WHAT YOU ARE ASKED TO DO:
Type out every line of the data again, exactly.

BEGIN RECORDED DATA

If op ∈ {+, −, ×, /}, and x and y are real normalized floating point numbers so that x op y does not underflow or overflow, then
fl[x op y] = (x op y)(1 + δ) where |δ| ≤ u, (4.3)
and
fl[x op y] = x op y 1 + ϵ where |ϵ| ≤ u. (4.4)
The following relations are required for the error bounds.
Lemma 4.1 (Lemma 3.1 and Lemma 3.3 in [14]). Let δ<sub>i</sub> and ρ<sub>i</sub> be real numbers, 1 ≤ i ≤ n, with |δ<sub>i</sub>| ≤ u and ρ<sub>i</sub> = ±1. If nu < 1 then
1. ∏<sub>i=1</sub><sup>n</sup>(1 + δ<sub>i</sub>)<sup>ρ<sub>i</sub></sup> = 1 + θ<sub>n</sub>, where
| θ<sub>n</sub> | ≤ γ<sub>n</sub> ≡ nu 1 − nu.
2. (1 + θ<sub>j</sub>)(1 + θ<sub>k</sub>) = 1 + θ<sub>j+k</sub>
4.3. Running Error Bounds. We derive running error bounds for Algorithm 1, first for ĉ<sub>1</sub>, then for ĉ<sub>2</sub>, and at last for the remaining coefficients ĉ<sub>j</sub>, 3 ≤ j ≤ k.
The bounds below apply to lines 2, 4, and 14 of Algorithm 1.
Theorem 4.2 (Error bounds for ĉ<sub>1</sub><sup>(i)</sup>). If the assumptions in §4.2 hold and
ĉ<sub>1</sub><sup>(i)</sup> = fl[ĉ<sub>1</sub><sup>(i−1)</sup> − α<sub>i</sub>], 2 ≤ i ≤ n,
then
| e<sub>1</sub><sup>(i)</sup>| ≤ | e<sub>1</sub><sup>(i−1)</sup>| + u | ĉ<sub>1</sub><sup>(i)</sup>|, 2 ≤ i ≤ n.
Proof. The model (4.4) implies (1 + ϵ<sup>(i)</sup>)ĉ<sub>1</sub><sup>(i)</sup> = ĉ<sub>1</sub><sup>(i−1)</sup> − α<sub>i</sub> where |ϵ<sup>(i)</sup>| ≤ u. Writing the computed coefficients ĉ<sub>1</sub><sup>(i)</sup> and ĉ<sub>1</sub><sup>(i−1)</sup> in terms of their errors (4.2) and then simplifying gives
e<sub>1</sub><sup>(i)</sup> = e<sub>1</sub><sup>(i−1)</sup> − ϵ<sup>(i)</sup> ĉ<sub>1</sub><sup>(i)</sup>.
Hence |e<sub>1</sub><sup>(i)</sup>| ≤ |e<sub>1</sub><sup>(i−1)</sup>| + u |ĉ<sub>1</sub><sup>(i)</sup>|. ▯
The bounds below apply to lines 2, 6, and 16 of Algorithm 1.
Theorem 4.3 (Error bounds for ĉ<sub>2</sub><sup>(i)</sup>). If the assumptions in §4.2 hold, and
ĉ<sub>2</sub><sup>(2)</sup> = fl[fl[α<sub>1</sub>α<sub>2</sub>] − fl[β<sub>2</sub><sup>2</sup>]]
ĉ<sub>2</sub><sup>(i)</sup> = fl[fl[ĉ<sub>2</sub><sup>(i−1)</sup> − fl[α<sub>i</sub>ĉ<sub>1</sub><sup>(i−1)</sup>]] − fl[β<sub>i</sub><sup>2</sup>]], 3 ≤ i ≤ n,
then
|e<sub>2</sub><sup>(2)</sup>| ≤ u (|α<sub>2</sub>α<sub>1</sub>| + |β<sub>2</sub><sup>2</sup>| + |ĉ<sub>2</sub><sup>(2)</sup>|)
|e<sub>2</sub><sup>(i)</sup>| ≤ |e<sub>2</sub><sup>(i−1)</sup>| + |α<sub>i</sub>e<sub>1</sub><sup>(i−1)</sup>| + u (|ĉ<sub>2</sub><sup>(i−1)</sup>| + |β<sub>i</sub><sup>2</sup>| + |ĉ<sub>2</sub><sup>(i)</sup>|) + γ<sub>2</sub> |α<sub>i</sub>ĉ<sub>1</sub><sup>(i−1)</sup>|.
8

END RECORDED DATA

EXERCISE OUTPUT:
If op ∈ {+, −, ×, /}, and x and y are real normalized floating point numbers so that x op y does not underflow or overflow, then
fl[x op y] = (x op y)(1 + δ) where |δ| ≤ u, (4.3)
and
fl[x op y] = x op y 1 + ϵ where |ϵ| ≤ u. (4.4)
The following relations are required for the error bounds.
Lemma 4.1 (Lemma 3.1 and Lemma 3.3 in [14]). Let δ<sub>i</sub> and ρ<sub>i</sub> be real numbers, 1 ≤ i ≤ n, with |δ<sub>i</sub>| ≤ u and ρ<sub>i</sub> = ±1. If nu < 1 then
1. ∏<sub>i=1</sub><sup>n</sup>(1 + δ<sub>i</sub>)<sup>ρ<sub>i</sub></sup> = 1 + θ<sub>n</sub>, where
| θ<sub>n</sub> | ≤ γ<sub>n</sub> ≡ nu 1 − nu.
2. (1 + θ<sub>j</sub>)(1 + θ<sub>k</sub>) = 1 + θ<sub>j+k</sub>
4.3. Running Error Bounds. We derive running error bounds for Algorithm 1, first for ĉ<sub>1</sub>, then for ĉ<sub>2</sub>, and at last for the remaining coefficients ĉ<sub>j</sub>, 3 ≤ j ≤ k.
The bounds below apply to lines 2, 4, and 14 of Algorithm 1.
Theorem 4.2 (Error bounds for ĉ<sub>1</sub><sup>(i)</sup>). If the assumptions in §4.2 hold and
ĉ<sub>1</sub><sup>(i)</sup> = fl[ĉ<sub>1</sub><sup>(i−1)</sup> − α<sub>i</sub>], 2 ≤ i ≤ n,
then
| e<sub>1</sub><sup>(i)</sup>| ≤ | e<sub>1</sub><sup>(i−1)</sup>| + u | ĉ<sub>1</sub><sup>(i)</sup>|, 2 ≤ i ≤ n.
Proof. The model (4.4) implies (1 + ϵ<sup>(i)</sup>)ĉ<sub>1</sub><sup>(i)</sup> = ĉ<sub>1</sub><sup>(i−1)</sup> − α<sub>i</sub> where |ϵ<sup>(i)</sup>| ≤ u. Writing the computed coefficients ĉ<sub>1</sub><sup>(i)</sup> and ĉ<sub>1</sub><sup>(i−1)</sup> in terms of their errors (4.2) and then simplifying gives
e<sub>1</sub><sup>(i)</sup> = e<sub>1</sub><sup>(i−1)</sup> − ϵ<sup>(i)</sup> ĉ<sub>1</sub><sup>(i)</sup>.
Hence |e<sub>1</sub><sup>(i)</sup>| ≤ |e<sub>1</sub><sup>(i−1)</sup>| + u |ĉ<sub>1</sub><sup>(i)</sup>|. ▯
The bounds below apply to lines 2, 6, and 16 of Algorithm 1.
Theorem 4.3 (Error bounds for ĉ<sub>2</sub><sup>(i)</sup>). If the assumptions in §4.2 hold, and
ĉ<sub>2</sub><sup>(2)</sup> = fl[fl[α<sub>1</sub>α<sub>2</sub>] − fl[β<sub>2</sub><sup>2</sup>]]
ĉ<sub>2</sub><sup>(i)</sup> = fl[fl[ĉ<sub>2</sub><sup>(i−1)</sup> − fl[α<sub>i</sub>ĉ<sub>1</sub><sup>(i−1)</sup>]] − fl[β<sub>i</sub><sup>2</sup>]], 3 ≤ i ≤ n,
then
|e<sub>2</sub><sup>(2)</sup>| ≤ u (|α<sub>2</sub>α<sub>1</sub>| + |β<sub>2</sub><sup>2</sup>| + |ĉ<sub>2</sub><sup>(2)</sup>|)
|e<sub>2</sub><sup>(i)</sup>| ≤ |e<sub>2</sub><sup>(i−1)</sup>| + |α<sub>i</sub>e<sub>1</sub><sup>(i−1)</sup>| + u (|ĉ<sub>2</sub><sup>(i−1)</sup>| + |β<sub>i</sub><sup>2</sup>| + |ĉ<sub>2</sub><sup>(i)</sup>|) + γ<sub>2</sub> |α<sub>i</sub>ĉ<sub>1</sub><sup>(i−1)</sup>|.
8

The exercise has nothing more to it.